“A space where you never have to return along the same route” was the brief for the art residency and apartment Ovenecká 33, as its owner Tereza Porybná described in a press release. The task was left to Czechia-based firm, Objektor architekti, who juggled not only the unique commission but also the apartment’s various functions: art exhibition, community hub, private residence, and more purposes that Porybná could leave open ended.

The solution was to plan the space around contrasting vignettes so that each could be approached like an exhibition with a static structural framework that sets the backdrop for orbiting objects. On one hand, it provides just enough unobstructed space to freely move or set up art installations as events may dictate, but not too much where an empty square room feels uncomfortable and dysfunctional for living. On the other hand, the exhibition-like approach keeps the floorplan open as contrasting moods, not walls, divide the spaces.


The nearly 2,250-square-foot (209-square-meter) apartment is roughly divided into three areas: a communal space, a residential space with a studio, and bedroom.
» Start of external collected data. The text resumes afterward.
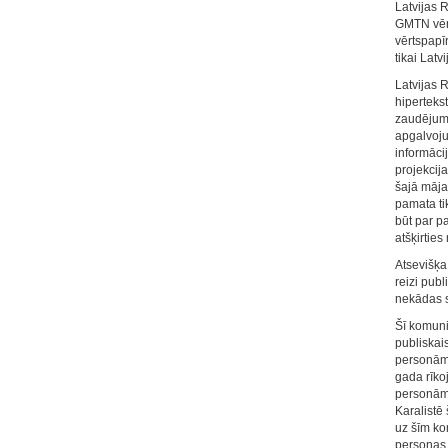
Latvijas 
GMTN vērts
vērtspapī
tikai Lat
Latvijas R
hiperteks
zaudējumie
apgalvoju
informāci
projekcija
šajā māja
pamata ti
būt par p
atšķirtie
Atsevišķa 
reizi pub
nekādas sa
Šī komuni
publiskai
personām 
gada rīko
personām"
Karalistē 
uz šīm ko
personas, 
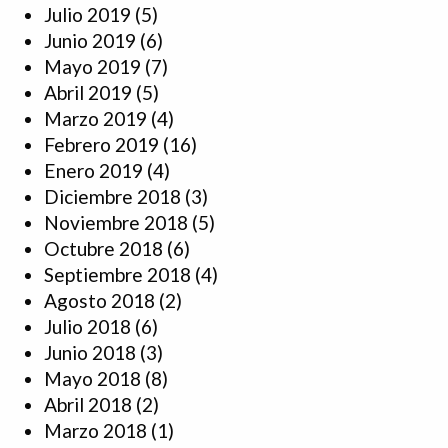
Julio 2019
(5)
Junio 2019
(6)
Mayo 2019
(7)
Abril 2019
(5)
Marzo 2019
(4)
Febrero 2019
(16)
Enero 2019
(4)
Diciembre 2018
(3)
Noviembre 2018
(5)
Octubre 2018
(6)
Septiembre 2018
(4)
Agosto 2018
(2)
Julio 2018
(6)
Junio 2018
(3)
Mayo 2018
(8)
Abril 2018
(2)
Marzo 2018
(1)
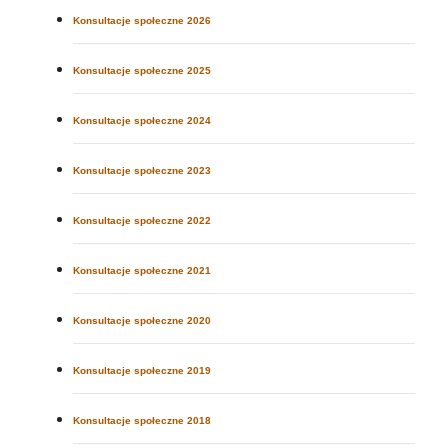
Konsultacje społeczne 2026
Konsultacje społeczne 2025
Konsultacje społeczne 2024
Konsultacje społeczne 2023
Konsultacje społeczne 2022
Konsultacje społeczne 2021
Konsultacje społeczne 2020
Konsultacje społeczne 2019
Konsultacje społeczne 2018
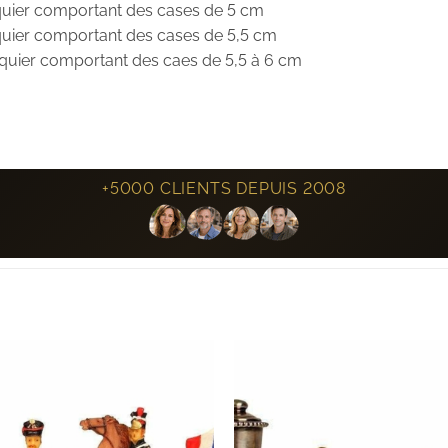
iquier comportant des cases de 5 cm
iquier comportant des cases de 5,5 cm
iquier comportant des caes de 5,5 à 6 cm
+5000 CLIENTS DEPUIS 2008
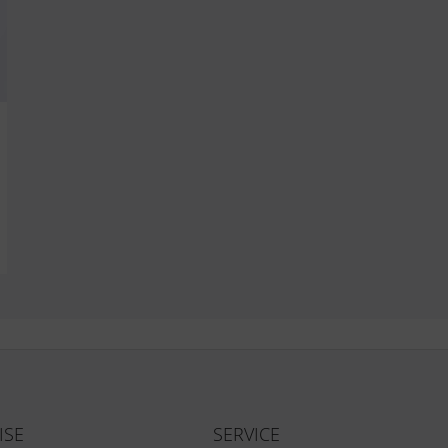
ISE
SERVICE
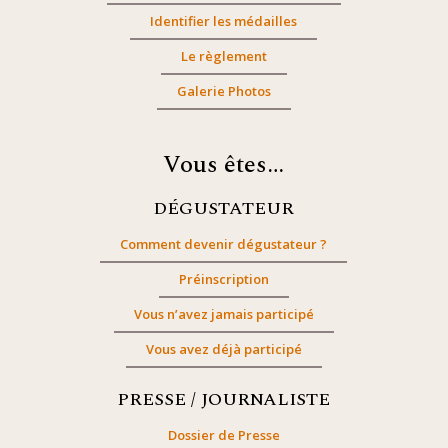
Identifier les médailles
Le règlement
Galerie Photos
Vous êtes…
DÉGUSTATEUR
Comment devenir dégustateur ?
Préinscription
Vous n’avez jamais participé
Vous avez déjà participé
PRESSE / JOURNALISTE
Dossier de Presse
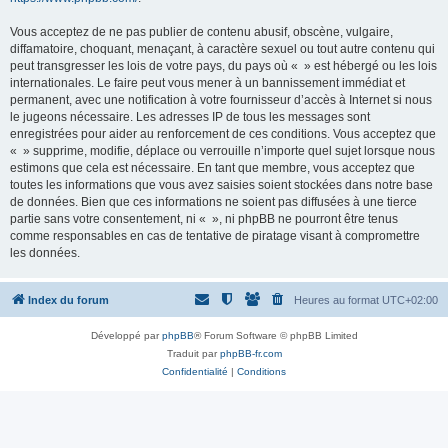
Vous acceptez de ne pas publier de contenu abusif, obscène, vulgaire,
diffamatoire, choquant, menaçant, à caractère sexuel ou tout autre contenu qui
peut transgresser les lois de votre pays, du pays où « » est hébergé ou les lois
internationales. Le faire peut vous mener à un bannissement immédiat et
permanent, avec une notification à votre fournisseur d’accès à Internet si nous
le jugeons nécessaire. Les adresses IP de tous les messages sont
enregistrées pour aider au renforcement de ces conditions. Vous acceptez que
« » supprime, modifie, déplace ou verrouille n’importe quel sujet lorsque nous
estimons que cela est nécessaire. En tant que membre, vous acceptez que
toutes les informations que vous avez saisies soient stockées dans notre base
de données. Bien que ces informations ne soient pas diffusées à une tierce
partie sans votre consentement, ni « », ni phpBB ne pourront être tenus
comme responsables en cas de tentative de piratage visant à compromettre
les données.
Index du forum
Heures au format
UTC+02:00
Développé par
phpBB
® Forum Software © phpBB Limited
Traduit par
phpBB-fr.com
Confidentialité
|
Conditions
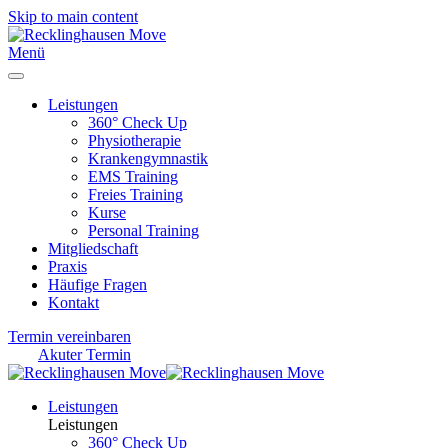
Skip to main content
Menü
Leistungen
360° Check Up
Physiotherapie
Krankengymnastik
EMS Training
Freies Training
Kurse
Personal Training
Mitgliedschaft
Praxis
Häufige Fragen
Kontakt
Termin vereinbaren
Akuter Termin
Leistungen
Leistungen
360° Check Up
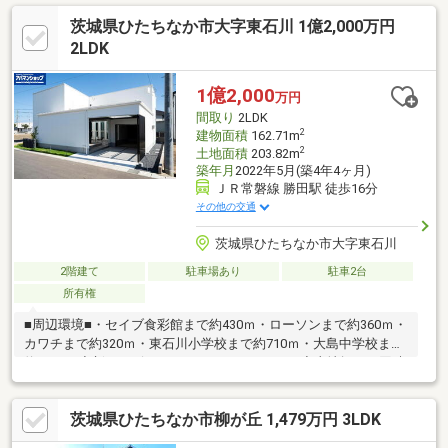
は店舗まで TEL：029-224-3655】
茨城県ひたちなか市大字東石川 1億2,000万円
2LDK
1億2,000
万円
間取り
2LDK
2
建物面積
162.71m
2
土地面積
203.82m
築年月
2022年5月(築4年4ヶ月)
ＪＲ常磐線 勝田駅 徒歩16分
その他の交通
茨城県ひたちなか市大字東石川
2階建て
駐車場あり
駐車2台
所有権
■周辺環境■・セイブ食彩館まで約430ｍ・ローソンまで約360ｍ・
カワチまで約320ｍ・東石川小学校まで約710ｍ・大島中学校まで
約1020ｍ◆新サービス・マイホームカウンター◆土地探しと同時
に、お客様が気になるハウスメーカーや建築業者様を無料でご相
談いただけます！また当社にて建築担当営業様もご紹介いたしま
茨城県ひたちなか市柳が丘 1,479万円 3LDK
す！お気軽にご相談ください♪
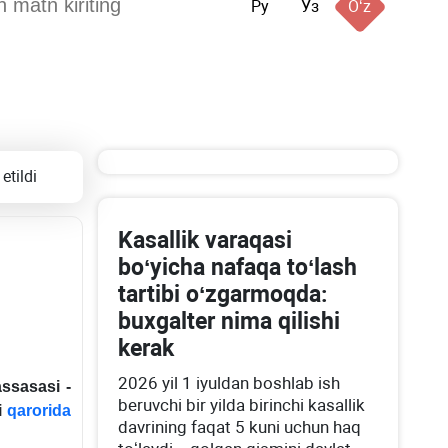
Ру
Ўз
Oʻz
etildi
Kasallik varaqasi
boʻyicha nafaqa toʻlash
tartibi oʻzgarmoqda:
buхgalter nima qilishi
kerak
2026 yil 1 iyuldan boshlab ish
ssasasi -
beruvchi bir yilda birinchi kasallik
i
qarorida
davrining faqat 5 kuni uchun haq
Where the communal space features a calm, neutral palate of mostly gray concrete, the red monochrome bathroom is bright and demanding. Another bathroom conjures a different atmosphere altogether, found in the tranquil, green-tiled tub off the second washroom.


The fixed structural aspects often remain hidden as a way to keep the flow of the layout and add a sense of the childlike imagination that Porybná desired for the project. Features like a hidden doorway from the kitchen to the library, a secret passageway from the slatted walk-in closet to the entryway, and even a built-in woven throne in the front, recall a fantastical home fit for a child. Parts of the arched kitchen are also concealed behind the millwork’s folding doors that reveal the integrated kitchen sink, oven, and cabinet space.


Concealing some of the bones of the apartment strategically places its many furnishings and collaborations upfront. In rooms that are sparser, like the kitchen and communal space, rich materiality takes center stage. Various stones within the terrazzo floor, realized with the help of Olexton, fall alongside a concrete kitchen counter and elmwood rafters.


The eclectic style is fitting of an artist residence set up by a multihyphenate. Every niche is met with an amalgam of color and wonderfully clashing elements. Surprising moments abound between the textural juxtapositions, like in the bathroom’s stained glass window and bedroom’s stucco walls, or in the variety of geometric forms in the residence, the angular and austere studio niche alongside the more whimsically shaped shelving in the kitchen being just one example.



The various vignettes, placed alongside hidden nooks and crannies, makes Ovenecká 33 a visual feast while retaining practicality. Its layout accounts for the ever-changing variables that come with living and creating. It’s fitting then that a live-work space should be equally flexible, too.